With 15,000 residents, 600 black-owned businesses were thriving, but they also drew a dangerous amount of envy from area Whites. On June 1, 1921, Black Wall Street was destroyed by bombs and fire, killing nearly 300 people. The neighborhood never recovered.
THE FIRST BLACK WOMAN RAN FOR PRESIDENT IN 1972 AND WAS ALMOST ASSASSINATED THREE TIMES
Shirley Chisholm has the honor of being the first Black person to do a lot of things. She was the first black woman elected to the U.S. Congress. She was the first Black woman member of the Congressional Rules Committee. She even was a founding member of the Congressional Black Caucus and the Congressional Women's Caucus. She was also the first Black woman to run for president.
She garnered 10 percent of the vote at the Democratic National Convention in 1972, though she failed to win the nomination. She was forced to survive three assassination attempts during this presidential run.
Some say her bid laid the groundwork for future presidential bids by women.
THE FIRST SELF-MADE FEMALE MILLIONAIRE WAS A BLACK WOMAN
Madame C.J. Walker developed her hair care business out of her own needs as well as those around her. She spent her life traveling the country to introduce proper hair care to African American women as well as to sell her own products.
She opened a facility to manufacture and develop many of the hair care products that are used today.
HATTIE MCDANIEL WAS THE FIRST AFRICAN AMERICAN TO WIN AN OSCAR BUT SHE COULDN'T ATTEND THE PREMIER
Gone with the Wind was a hit movie in 1939, thanks in part to the acting skills of Hattie McDaniel. She was rewarded with an Academy Award that year for Best Supporting Actress, becoming the first African American to win the coveted prize.
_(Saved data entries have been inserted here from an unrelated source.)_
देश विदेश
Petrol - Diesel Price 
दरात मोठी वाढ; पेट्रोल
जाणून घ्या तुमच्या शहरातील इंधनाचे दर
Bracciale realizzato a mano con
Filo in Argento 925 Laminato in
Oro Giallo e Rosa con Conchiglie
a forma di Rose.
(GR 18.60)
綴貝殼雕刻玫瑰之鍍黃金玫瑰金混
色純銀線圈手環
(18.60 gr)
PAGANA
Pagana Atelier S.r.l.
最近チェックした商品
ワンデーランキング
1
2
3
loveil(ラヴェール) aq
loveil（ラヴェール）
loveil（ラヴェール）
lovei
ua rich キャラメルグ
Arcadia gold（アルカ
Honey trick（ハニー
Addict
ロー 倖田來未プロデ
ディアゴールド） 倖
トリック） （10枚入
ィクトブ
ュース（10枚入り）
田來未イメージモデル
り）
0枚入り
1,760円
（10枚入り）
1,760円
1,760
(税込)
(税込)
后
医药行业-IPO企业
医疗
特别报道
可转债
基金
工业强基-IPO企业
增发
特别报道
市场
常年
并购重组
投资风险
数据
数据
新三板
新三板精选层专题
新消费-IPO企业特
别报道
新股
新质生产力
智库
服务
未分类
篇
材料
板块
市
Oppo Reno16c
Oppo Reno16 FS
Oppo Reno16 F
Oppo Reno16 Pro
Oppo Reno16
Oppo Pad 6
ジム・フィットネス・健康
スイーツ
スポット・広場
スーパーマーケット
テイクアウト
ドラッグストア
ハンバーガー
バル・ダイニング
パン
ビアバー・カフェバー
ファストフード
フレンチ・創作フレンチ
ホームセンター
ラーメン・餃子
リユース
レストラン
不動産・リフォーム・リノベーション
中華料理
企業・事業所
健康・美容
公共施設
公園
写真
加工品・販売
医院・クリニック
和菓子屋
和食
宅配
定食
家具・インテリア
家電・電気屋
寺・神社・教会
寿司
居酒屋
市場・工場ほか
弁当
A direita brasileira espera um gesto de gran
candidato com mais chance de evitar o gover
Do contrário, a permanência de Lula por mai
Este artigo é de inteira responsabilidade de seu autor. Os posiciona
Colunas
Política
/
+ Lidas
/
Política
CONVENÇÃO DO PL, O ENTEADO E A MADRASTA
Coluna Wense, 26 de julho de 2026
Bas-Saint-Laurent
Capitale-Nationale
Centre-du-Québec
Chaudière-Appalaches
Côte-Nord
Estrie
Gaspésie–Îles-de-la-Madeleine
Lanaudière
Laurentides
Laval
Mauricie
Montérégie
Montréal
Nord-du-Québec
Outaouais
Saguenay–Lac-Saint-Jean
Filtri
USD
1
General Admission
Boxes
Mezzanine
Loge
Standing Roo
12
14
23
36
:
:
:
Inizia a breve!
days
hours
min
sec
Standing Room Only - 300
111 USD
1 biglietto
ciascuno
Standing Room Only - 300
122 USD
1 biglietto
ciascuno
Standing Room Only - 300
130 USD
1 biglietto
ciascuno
She was also the first African American nominated for an Oscar. However, when the movie premiered in Atlanta at a star-studded gala, she, nor any of the Black actors in the film, were allowed to attend because of Georgia's strict segregation laws. She did go to the Hollywood premiere.
AN AFRICAN AMERICAN HELPED MAKE A GAMING SYSTEM LINE X-BOX POSSIBLE
Jerry Lawson was a Black man and an engineer during the 1970's, a time when there were very few people who looked like him in that field. Despite not graduating from college, his creativity and technology skills helped him invent the interchangeable video game cartridge.
Prior to this, games were hard-wired into the gaming console and could not be changed. This invention single-handedly changed the video game industry and made the video game systems we have today possible.
IN 1992 MAE C. JEMISON BECAME THE FIRST AFRICAN-AMERICAN WOMAN IN SPACE
It took until 1992 for the first African American woman to be sent to space. Mae C. Jemison was more than just an astronaut though. She was also a medical doctor and an accomplished dancer.
Always interested in and inspired by science and space, Jemison applied to be in the NASA astronaut corps and was selected. When she went into space she brought West African artifacts symbolizing the idea that space belongs to all nations. She also brought an Alvin Ailey Dance Company poster, having danced with the troupe for a time.
Jemison was inspired by Martin Luther King Jr. and succeeded despite the obstacles her race and gender created. She is currently a professor-at-large at Cornell University and the founder of a company that develops technology for daily use.